▶ EXERCISE TASKS:
(A) Answer these from the John P. Stewart biography:
(i) In what place did he die?
(ii) What was his overall record as a basketball coach?
(iii) What number head football coach was he at Illinois State University?
(B) Reproduce word for word the part of the John P. Stewart biography that opens with the words containing "Biographical details" and closes with "University (A.B. 1902)".
(C) Carry the John P. Stewart biography forward from the point where it stops.

Biographical details
- Born: June 1, 1876 Biggsville, Illinois, U.S.
- Died: January 27, 1922 (aged 42) York, Pennsylvania, U.S.
- Alma mater: Illinois State Normal University (1899) University of Illinois Cornell University (A.B. 1902)

Coaching career (HC unless noted)

Football
- 1903–1906: Illinois State

Basketball
- 1903–1906: Illinois State

Head coaching record
- Overall: 14–11–1 (football) 20–10 (basketball)

= John P. Stewart =

American football and basketball coach

John Pogue Stewart (June 1, 1876 – January 27, 1922) was an American football and basketball coach. He was the fifth head football coach at Illinois State University in Normal, Illinois, serving for four seasons, from 1903 to 1906, compiling are record of 14–11–1.

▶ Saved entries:
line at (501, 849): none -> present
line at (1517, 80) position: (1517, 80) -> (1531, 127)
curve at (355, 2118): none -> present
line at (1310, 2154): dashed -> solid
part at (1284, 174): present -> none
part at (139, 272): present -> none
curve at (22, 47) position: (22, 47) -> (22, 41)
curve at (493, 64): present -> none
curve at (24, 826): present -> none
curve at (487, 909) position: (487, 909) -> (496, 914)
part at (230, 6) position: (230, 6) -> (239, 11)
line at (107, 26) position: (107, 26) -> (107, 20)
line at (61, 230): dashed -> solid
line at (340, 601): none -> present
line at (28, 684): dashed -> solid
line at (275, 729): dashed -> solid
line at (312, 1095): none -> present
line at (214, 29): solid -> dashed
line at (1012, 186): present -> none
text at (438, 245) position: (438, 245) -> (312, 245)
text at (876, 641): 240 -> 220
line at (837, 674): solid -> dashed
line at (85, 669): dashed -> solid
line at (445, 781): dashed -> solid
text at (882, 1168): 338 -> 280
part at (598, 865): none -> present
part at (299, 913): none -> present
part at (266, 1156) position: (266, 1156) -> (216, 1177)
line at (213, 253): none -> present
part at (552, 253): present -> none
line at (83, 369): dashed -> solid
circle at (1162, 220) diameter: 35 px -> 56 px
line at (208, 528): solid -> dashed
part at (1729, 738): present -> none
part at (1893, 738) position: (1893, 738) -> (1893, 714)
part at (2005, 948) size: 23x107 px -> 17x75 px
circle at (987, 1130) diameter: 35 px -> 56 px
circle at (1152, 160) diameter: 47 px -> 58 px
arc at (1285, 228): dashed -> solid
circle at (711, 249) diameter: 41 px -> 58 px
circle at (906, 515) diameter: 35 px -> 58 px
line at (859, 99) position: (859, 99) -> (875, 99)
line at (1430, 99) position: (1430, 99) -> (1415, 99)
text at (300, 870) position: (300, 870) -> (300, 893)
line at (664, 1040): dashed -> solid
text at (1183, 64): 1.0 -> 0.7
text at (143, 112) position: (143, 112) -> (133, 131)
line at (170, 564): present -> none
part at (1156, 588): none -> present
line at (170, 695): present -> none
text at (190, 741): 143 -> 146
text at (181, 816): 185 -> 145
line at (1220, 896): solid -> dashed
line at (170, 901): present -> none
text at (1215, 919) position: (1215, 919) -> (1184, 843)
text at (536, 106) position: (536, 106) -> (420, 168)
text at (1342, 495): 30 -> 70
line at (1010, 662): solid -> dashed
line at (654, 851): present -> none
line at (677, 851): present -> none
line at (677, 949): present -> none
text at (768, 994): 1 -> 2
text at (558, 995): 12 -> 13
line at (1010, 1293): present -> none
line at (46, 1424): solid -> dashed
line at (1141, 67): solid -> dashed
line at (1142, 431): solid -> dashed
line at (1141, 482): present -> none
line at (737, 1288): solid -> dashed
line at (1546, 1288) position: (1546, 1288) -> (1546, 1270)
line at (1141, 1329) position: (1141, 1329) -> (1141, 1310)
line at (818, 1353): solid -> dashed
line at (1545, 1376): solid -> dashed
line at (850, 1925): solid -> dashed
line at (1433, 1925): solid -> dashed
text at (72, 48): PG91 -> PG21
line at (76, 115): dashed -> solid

▶ RESPONSES PER TASK:
(A)
(i) York, Pennsylvania, U.S.
(ii) 20–10
(iii) Fifth

(B)
Biographical details
- Born: June 1, 1876 Biggsville, Illinois, U.S.
- Died: January 27, 1922 (aged 42) York, Pennsylvania, U.S.
- Alma mater: Illinois State Normal University (1899) University of Illinois Cornell University (A.B. 1902)

(C)
Stewart taught sciences including biology and physics at Illinois high schools before and during his time at Illinois State. He also studied horticulture at Cornell University, receiving his A.B. in 1902.

Stewart was later a professor at Pennsylvania State University as well as a fruit grower, botanist and horticulturist. He died at his York, Pennsylvania home in 1922. At the time of his death, he was the head of the department of pomology at Penn State.